→ The task
Write out the records below exactly as they appear, skipping each picture.

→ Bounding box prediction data
Segment Open

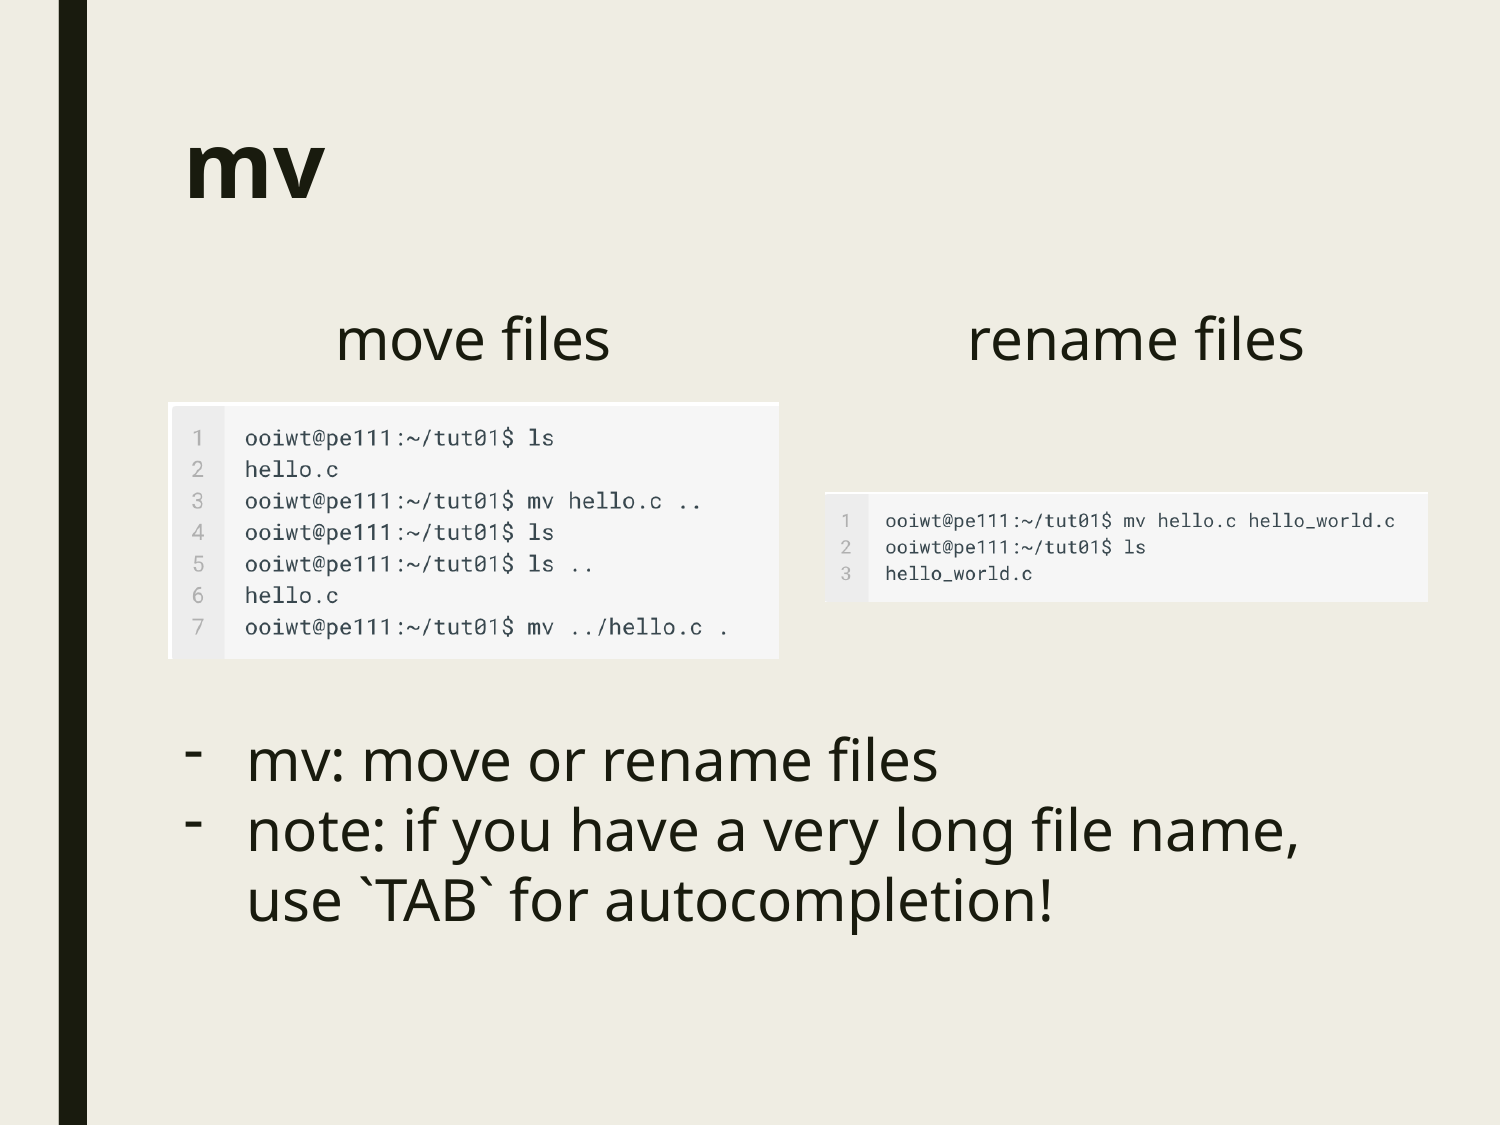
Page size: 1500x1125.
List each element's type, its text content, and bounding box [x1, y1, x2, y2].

picture [825, 492, 1428, 602]
picture [168, 402, 779, 659]
text_box rename files [899, 294, 1374, 418]
text_box move files [236, 294, 711, 402]
title mv [168, 112, 1351, 357]
list mv: move or rename files note: if you have a very long file name, use `TAB` for autocompletion! [168, 715, 1351, 963]
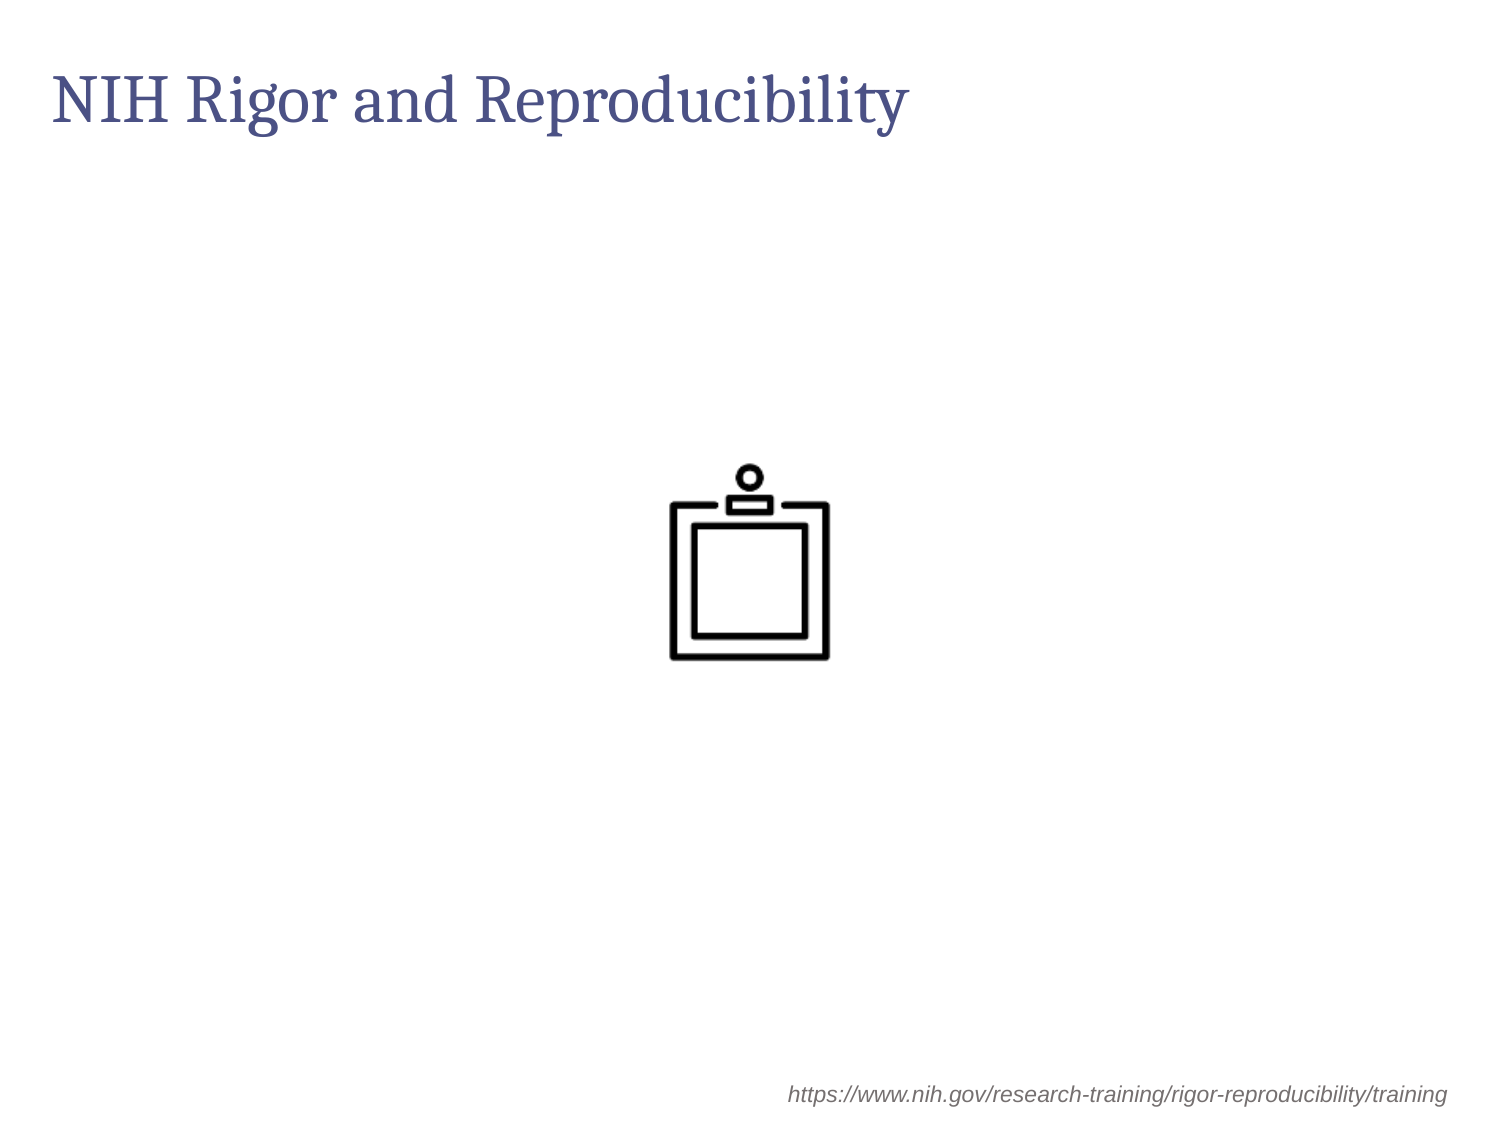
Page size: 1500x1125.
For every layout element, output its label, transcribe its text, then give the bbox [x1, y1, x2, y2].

Segment Closed

→ Reply to the task
Page size: 1500x1125.
List each element's type, its text content, and bounding box [x1, y1, x2, y2].

picture [825, 492, 1428, 602]
picture [168, 402, 779, 659]
text_box rename files [899, 294, 1374, 418]
text_box move files [236, 294, 711, 402]
title mv [168, 112, 1351, 357]
list mv: move or rename files note: if you have a very long file name, use `TAB` for autocompletion! [168, 715, 1351, 963]
Page size: 1500x1125.
For every layout element, output its label, transcribe its text, then give the bbox [x1, y1, x2, y2].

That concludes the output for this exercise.